A Glass Darkly: Questions to Discuss

  1. What elements of traditional fairy tale and folklore can you identify in Sobat’s narrative?

  2. Goodfellow Robyn is based on the folk character Robin Goodfellow who bears a close relationship to Puck and Robin Hood. He is also closely aligned with the green man figure of folklore. Part mischievous spirit trickster, part helper, Robin Goodfellow was purportedly the child of a human girl and a he-fairy who early ran away from home and in a dream was instructed to punish the mean and love the good. Robin could transform himself into any animal. As Robin Hood, he was the notorious outlaw who stole from the rich to give to the poor. As the green man, he was a fertility symbol of the green world, the returning spring and oncoming summer.

    How does Sobat incorporate this lore in her character Goodfellow Robyn?

  3. Although this is a fantasy, several of the characters and the conflicts echo those in our current and past centuries. Identify the parallels between the various mistreatments of the children in the novel and contemporary or historical mistreatment of children.

  4. In A Winter’s Tale the Bookewoman instructs Ingamald to “Look through the glass. Remember the twelve.” The witch interprets this riddle to mean that she is to bring along Yda, the twelve-fingered girl with mind-bending prowess, when she passes through the mirror device from Hinterlünd to Gyldden. Why? What is Yda's purpose in the other world?

  5. Bonny Blackehart and Aynd Cutthroat are based on two real pirates, Anne Bonny and Mary Read,who sailed the Caribbean from 1719-1720.
    a. In what ways do the women pirates represent real pirate life?
    b. In what ways are the women pirates representative of romantic notions of pirates and piracy?

  6. In the end, does the circle of justice work in either Gyldden or Hinterlünd? Why or why not?

  7. In A Glass Darkly Ingamald graduates from witch to sorceress. Which of her actions or feats do you feel best represents her new title?

  8. Ingamald chooses not to resort solely to magic to halt Gyldden’s abuses of children or to deliver her own Hinterlünd from the ice-grip of Morton Winter. What does this novel say about collective responsibility and culpability?

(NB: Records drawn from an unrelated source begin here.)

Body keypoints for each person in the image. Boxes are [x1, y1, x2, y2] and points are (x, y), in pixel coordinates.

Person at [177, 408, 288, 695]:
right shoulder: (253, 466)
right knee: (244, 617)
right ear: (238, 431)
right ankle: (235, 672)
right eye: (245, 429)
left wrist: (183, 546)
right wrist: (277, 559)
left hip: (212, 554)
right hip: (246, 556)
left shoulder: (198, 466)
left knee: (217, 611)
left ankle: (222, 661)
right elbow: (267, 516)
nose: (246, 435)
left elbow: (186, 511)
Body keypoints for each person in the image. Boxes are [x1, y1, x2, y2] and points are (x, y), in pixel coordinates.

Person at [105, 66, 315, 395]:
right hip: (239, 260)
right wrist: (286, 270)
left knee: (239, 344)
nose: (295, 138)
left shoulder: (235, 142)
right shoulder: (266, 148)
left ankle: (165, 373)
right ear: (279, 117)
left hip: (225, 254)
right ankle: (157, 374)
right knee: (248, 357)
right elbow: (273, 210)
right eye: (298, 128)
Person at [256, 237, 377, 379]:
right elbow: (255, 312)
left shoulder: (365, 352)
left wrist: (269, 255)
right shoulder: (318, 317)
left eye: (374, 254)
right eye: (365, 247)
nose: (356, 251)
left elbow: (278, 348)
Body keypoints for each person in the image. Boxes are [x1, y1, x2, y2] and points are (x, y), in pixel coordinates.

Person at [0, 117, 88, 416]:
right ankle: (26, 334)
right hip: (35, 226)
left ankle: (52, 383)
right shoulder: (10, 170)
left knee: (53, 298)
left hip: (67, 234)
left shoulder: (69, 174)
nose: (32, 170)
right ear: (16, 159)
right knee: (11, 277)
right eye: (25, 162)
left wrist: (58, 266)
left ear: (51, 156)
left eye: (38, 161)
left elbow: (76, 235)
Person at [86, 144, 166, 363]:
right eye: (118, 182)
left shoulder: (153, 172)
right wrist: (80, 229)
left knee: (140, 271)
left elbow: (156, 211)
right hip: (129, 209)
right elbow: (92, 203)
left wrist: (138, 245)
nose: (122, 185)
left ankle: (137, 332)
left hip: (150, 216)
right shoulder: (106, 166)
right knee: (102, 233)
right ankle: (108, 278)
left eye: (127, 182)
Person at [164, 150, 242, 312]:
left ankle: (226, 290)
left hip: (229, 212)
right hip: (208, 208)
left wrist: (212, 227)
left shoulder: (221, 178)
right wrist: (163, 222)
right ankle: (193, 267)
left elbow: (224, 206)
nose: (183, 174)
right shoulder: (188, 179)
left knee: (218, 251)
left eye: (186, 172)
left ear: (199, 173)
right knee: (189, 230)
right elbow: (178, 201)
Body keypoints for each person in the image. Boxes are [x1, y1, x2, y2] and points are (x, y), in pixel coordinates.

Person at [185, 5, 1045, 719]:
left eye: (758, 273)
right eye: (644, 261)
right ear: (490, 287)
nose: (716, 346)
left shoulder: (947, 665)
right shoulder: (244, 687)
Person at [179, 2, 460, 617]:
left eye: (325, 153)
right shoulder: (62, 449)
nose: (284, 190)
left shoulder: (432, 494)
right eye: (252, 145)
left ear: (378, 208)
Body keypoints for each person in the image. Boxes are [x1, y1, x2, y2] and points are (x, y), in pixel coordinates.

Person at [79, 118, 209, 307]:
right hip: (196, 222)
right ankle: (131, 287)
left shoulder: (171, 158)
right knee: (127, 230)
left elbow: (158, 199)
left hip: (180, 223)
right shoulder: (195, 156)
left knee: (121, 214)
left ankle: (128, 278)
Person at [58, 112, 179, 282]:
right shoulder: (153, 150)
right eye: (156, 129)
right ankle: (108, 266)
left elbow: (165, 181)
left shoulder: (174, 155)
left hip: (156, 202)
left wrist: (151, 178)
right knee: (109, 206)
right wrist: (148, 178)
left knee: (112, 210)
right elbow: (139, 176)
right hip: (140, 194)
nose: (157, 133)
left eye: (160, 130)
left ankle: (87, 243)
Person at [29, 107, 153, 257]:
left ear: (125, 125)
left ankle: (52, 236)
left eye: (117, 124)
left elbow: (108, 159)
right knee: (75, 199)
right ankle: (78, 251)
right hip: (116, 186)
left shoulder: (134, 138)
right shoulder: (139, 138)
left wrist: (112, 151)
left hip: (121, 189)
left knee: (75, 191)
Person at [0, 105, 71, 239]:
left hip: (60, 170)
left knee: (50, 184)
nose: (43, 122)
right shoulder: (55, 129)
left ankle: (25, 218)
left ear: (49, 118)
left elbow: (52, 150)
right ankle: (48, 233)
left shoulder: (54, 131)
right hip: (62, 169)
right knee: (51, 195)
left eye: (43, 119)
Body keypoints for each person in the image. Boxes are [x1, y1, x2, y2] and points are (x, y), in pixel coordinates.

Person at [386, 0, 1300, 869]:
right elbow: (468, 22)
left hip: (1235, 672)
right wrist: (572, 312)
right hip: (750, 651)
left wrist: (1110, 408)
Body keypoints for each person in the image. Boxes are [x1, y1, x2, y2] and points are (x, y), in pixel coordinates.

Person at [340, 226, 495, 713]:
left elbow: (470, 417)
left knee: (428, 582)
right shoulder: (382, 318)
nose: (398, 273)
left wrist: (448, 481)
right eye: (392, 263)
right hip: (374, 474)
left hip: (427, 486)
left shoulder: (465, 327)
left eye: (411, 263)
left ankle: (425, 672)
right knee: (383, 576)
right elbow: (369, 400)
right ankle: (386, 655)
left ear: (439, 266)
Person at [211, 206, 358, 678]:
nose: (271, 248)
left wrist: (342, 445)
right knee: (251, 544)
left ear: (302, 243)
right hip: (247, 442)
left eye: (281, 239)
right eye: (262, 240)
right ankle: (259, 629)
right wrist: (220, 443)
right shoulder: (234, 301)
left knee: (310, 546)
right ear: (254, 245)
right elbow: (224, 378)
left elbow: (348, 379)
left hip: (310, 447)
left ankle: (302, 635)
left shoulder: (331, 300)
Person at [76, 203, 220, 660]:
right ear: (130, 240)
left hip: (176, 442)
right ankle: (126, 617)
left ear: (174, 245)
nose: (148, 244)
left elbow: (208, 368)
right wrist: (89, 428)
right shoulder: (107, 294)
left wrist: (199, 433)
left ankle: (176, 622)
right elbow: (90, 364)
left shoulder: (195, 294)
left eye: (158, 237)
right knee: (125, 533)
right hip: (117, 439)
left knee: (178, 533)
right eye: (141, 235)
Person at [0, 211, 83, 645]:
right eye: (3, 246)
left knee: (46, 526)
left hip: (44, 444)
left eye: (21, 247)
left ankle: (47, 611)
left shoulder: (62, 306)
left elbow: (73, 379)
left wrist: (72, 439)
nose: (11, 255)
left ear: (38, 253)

  9. Which of the final fates described in the epilogue do you think is most fitting for the sorceress Ingamald?

School Appeal

Topics and Themes English:

… Mythology and folklore
… The heroine’s quest
… Coming of age narrative
… Literature of the fantastic (speculative fiction)
… Power and corruption
… Human rights/ social justice
… Archaic or forgotten English

Topics and Themes Social Studies:

… Oppression and absolute rulers
… Medieval life and torture methods
… Power and corruption
… Human rights/ social justice
… Genocide (especially of North American Native Peoples)
… Piracy and pirates, medieval sailing ships and navigation
… Children’s rights and abuses of children in our current century and history (including workhouses, child labour, child slavery, children as drug mules, Rio de Janeiro death squads, child soldiers, children in the sex trade)
… Children’s advocacy groups (i.e. Craig Kielburger’s Free the Children)

The book is suitable for grades 9 through 12, and there are applications for the study of either English or Social Studies/ History.